Un anónimo socio del Apostolado de la Oración expuso en 1920 la idea de levantar otro monumento al Sagrado Corazón de Jesús en Bilbao. El 29 de Junio de 1923, después de una serie de vicisitudes, en una ciudad engalanada y con los barcos del puerto adornados con banderas, unas 15.000 personas se congregaron para asistir a la solemne colocación de la primera piedra.

Al concurso se presentaron más de 60 proyectos procedentes de diferentes ciudades españolas y europeas, concediéndose su realización al presentado por el escultor sevillano Lorenzo Coullaut Valera y el arquitecto Pedro Muguruza Otaño.

El monumento se compone de dos partes: un basamento y una estatua.
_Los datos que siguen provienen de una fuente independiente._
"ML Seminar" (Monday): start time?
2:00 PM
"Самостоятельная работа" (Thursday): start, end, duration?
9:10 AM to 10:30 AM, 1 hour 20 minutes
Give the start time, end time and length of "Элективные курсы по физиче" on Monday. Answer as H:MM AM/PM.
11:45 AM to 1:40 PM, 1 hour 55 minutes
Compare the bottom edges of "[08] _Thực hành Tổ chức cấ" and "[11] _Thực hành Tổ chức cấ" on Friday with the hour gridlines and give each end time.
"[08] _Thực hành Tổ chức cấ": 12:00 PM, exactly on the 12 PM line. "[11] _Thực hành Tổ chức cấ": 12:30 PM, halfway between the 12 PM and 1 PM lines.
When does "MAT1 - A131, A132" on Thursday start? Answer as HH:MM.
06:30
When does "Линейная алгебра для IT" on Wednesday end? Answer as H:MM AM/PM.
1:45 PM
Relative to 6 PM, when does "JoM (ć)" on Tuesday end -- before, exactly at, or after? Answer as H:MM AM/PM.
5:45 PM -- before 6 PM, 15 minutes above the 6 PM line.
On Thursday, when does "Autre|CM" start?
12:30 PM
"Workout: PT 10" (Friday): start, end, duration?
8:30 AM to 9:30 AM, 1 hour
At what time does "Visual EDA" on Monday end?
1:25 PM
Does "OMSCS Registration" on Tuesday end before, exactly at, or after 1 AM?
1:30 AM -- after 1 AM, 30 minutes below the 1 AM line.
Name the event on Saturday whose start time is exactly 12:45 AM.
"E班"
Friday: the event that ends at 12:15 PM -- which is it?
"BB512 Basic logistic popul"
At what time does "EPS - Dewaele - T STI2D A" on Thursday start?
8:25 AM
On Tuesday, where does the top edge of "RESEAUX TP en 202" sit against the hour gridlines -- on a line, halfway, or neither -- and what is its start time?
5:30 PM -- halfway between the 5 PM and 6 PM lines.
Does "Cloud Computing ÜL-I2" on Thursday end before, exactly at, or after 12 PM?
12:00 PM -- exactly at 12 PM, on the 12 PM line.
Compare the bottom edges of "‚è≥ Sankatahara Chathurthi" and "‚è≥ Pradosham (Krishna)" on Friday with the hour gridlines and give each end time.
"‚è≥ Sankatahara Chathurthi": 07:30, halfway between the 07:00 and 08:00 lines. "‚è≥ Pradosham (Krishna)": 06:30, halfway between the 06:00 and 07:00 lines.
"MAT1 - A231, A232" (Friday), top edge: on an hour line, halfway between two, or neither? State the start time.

Los materiales del basamento octogonal son piedra, mármol, hormigón y hierro. La estatua es de bronce dorado. Se trata de una preciosa imagen de Jesucristo en pie, mostrando su Sagrado Corazón, con actitud de acoger y proteger a todos: bilbaínos, vizcaínos, vascos y españoles todos, sin distinción. Imagen que conjuga méritos artísticos con sentimientos religiosos.

Imagen del Sagrado Corazón

Es una obra de gran envergadura, hay que señalar que se eleva hasta una altura de 40 m, de los cuales 7 m corresponden a la imagen del Sagrado Corazón de Jesús, y que su base tiene un diámetro de 21 m. El peso total del monumento alcanza las 2.350 toneladas. Fue costeado por suscripción popular e inaugurado el 26 de Junio de 1927. Bilbao entero asistió a tan solemne acto de bendición presidido por el nuncio en España, 7 obispos y los ayuntamientos de Vizcaya en corporación, más de 30.000 personas, cerrándose el acto con la consagración de Vizcaya al Sagrado Corazón de Jesús.

Durante muchos años, la frase Reinaré en España en letras de bronce colocada a los pies de la imagen del Sagrado Corazón recordaba a los transeúntes la revelación hecha al Padre Hoyos en 1733. Es el deseo de Jesucristo, de su reino de Paz y Justicia, de Verdad y Amor; la expresión de su amor misericordioso que a todos acoge, a todos perdona, a todos ama, incluso a quienes sin razón le rechazan.